Two pharaohs for one throne
Muslim Brotherhood presidential candidate Mohamed Morsy (pictured right) and Ahmed Shafik (left), former president Hosni Mubarak last prime minister, both cried victory following Egypt’s June 17 runoff ballot. Official results are expected June 24.
Mohammed Morsy - Freedom and Justice Party (Muslim Brotherhood)
Mohammed Morsy, 61, a former member of the Muslim Brotherhood’s Guidance Bureau, was an elected MP between 2000 and 2005. He holds a PhD from the University of South California, where he briefly taught. In April 2011, Morsy became the head of the Freedom and Justice Party, the political wing of the Muslim Brotherhood.
The Brotherhood, which initially refused to present a candidate, endorsed Morsy as its official presidential hopeful after Khairat al-Shater, an Islamist political activist, was disqualified from the race on April 14.
Morsy’s camp did not wait for the official election results to cry victory, declaring their candidate the winner the day after the June 17 presidential runoff.
Ahmed Shafik – Independent
Ahmed Shafik, 71, is an apparatchik.

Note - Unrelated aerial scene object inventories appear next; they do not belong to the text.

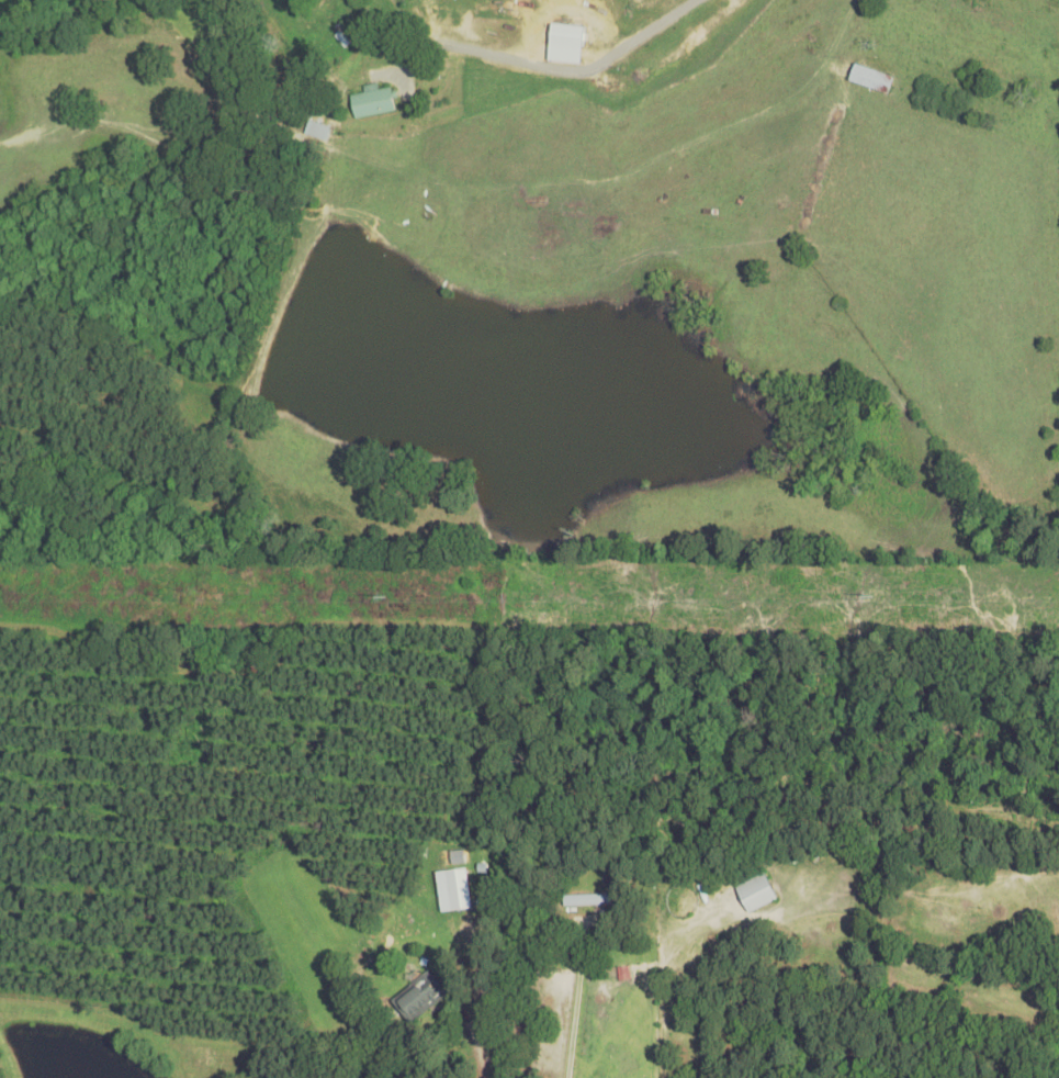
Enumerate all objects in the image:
building: (871, 79)
building: (373, 102)
building: (317, 131)
road: (276, 845)
building: (456, 877)
building: (757, 892)
building: (589, 900)
building: (420, 997)

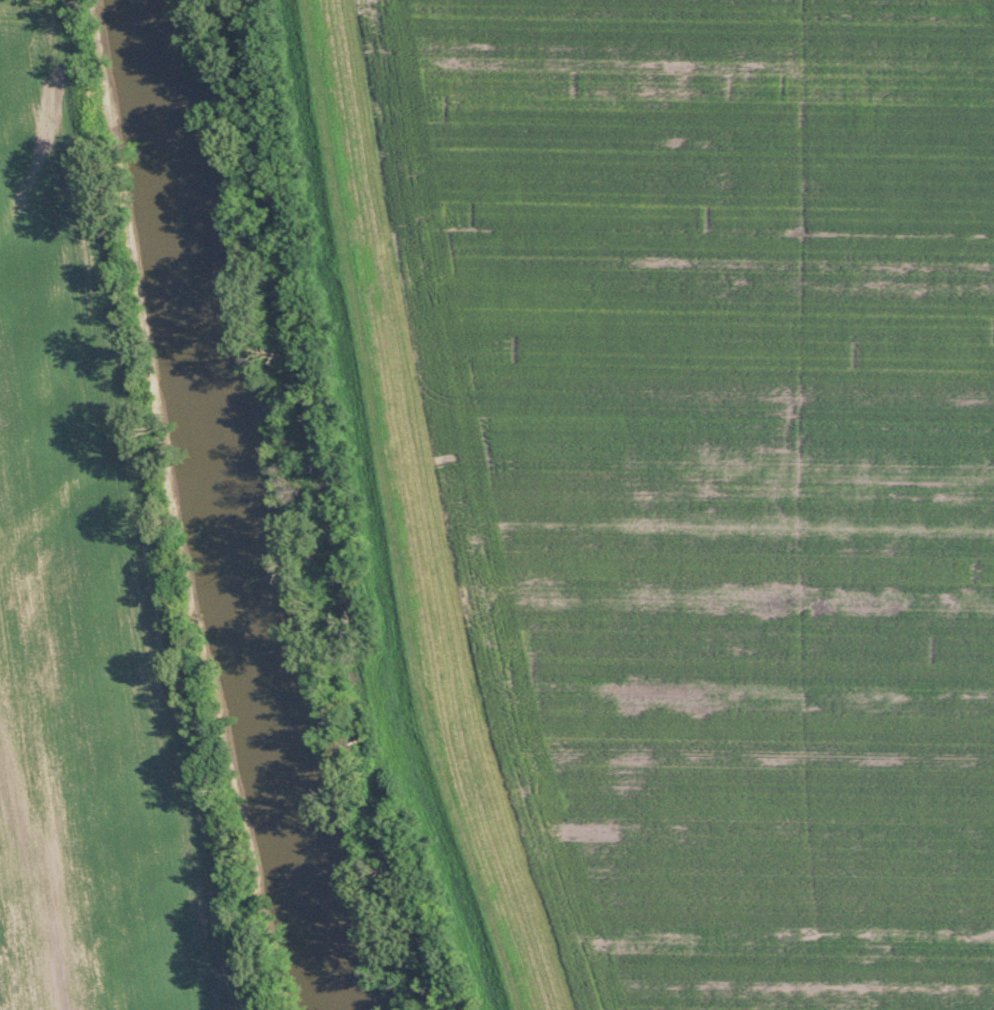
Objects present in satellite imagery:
crop: (727, 470)
river: (225, 509)

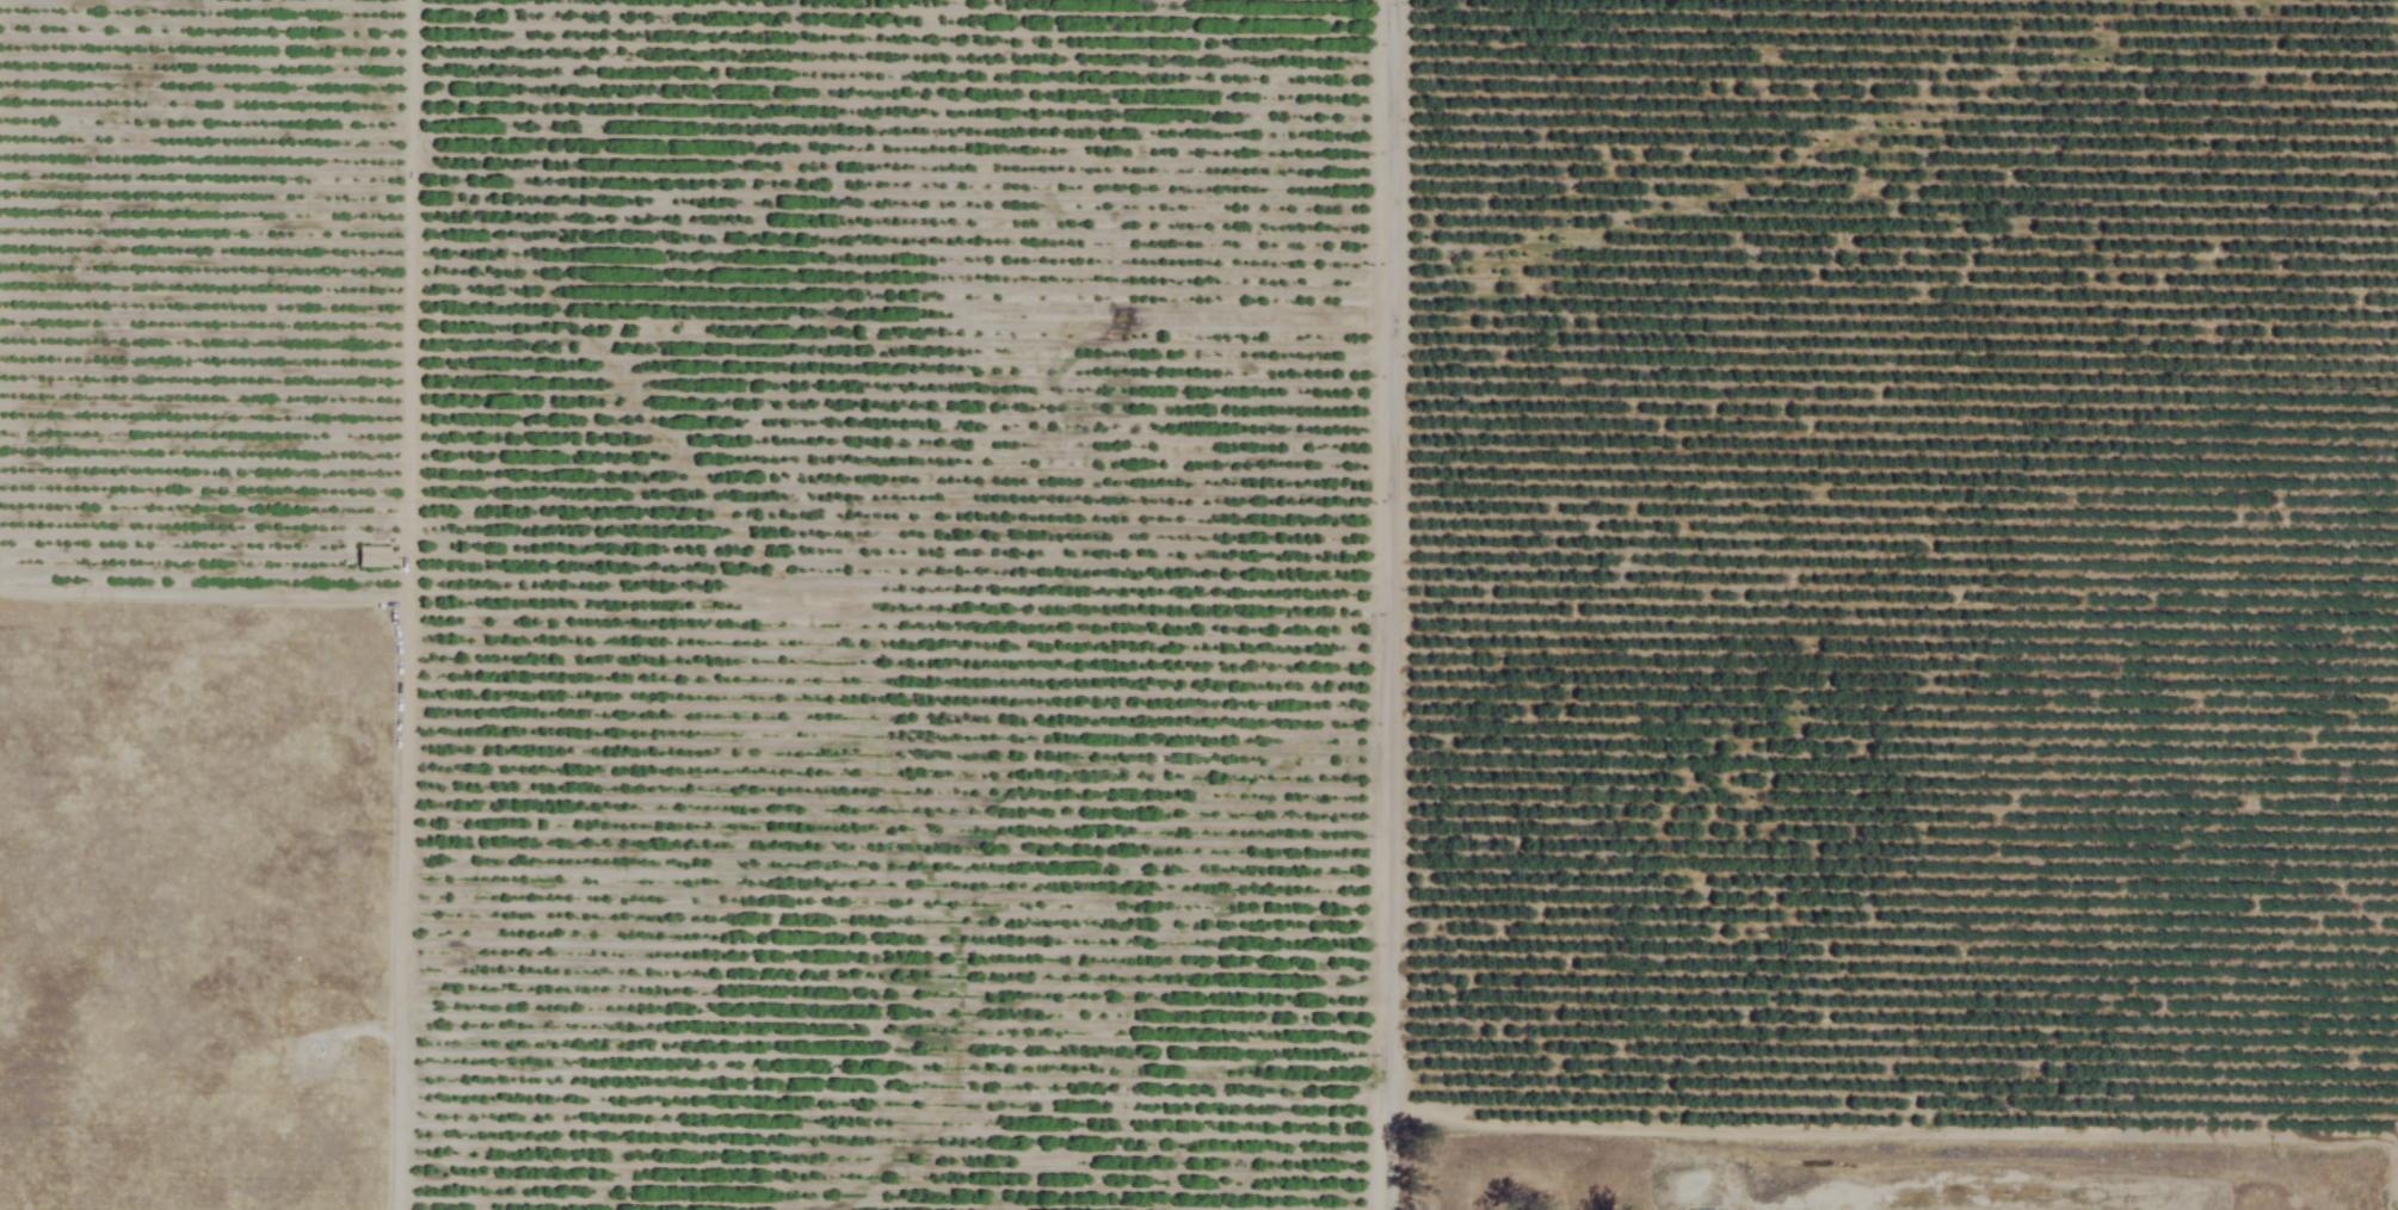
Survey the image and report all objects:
crop: (1277, 566)
road: (1386, 605)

A former chief of staff in the Egyptian Air Force (1996-2002), he briefly held the job of prime minister from January 29, 2011 to March 3, right at the time former president Hosni Mubarak stepped down.
Failing to appease the street protests, Shafik handed his resignation to the Supreme Council of the Armed Forces on the eve of a major anti-government demonstration. His candidacy was met with suspicion by the opposition, which sees him as a man of the old regime.
Following the example of the Muslim Brotherhood, Shafik declared himself the winner of the presidential election on June 18, three days ahead of official results from the electoral commission.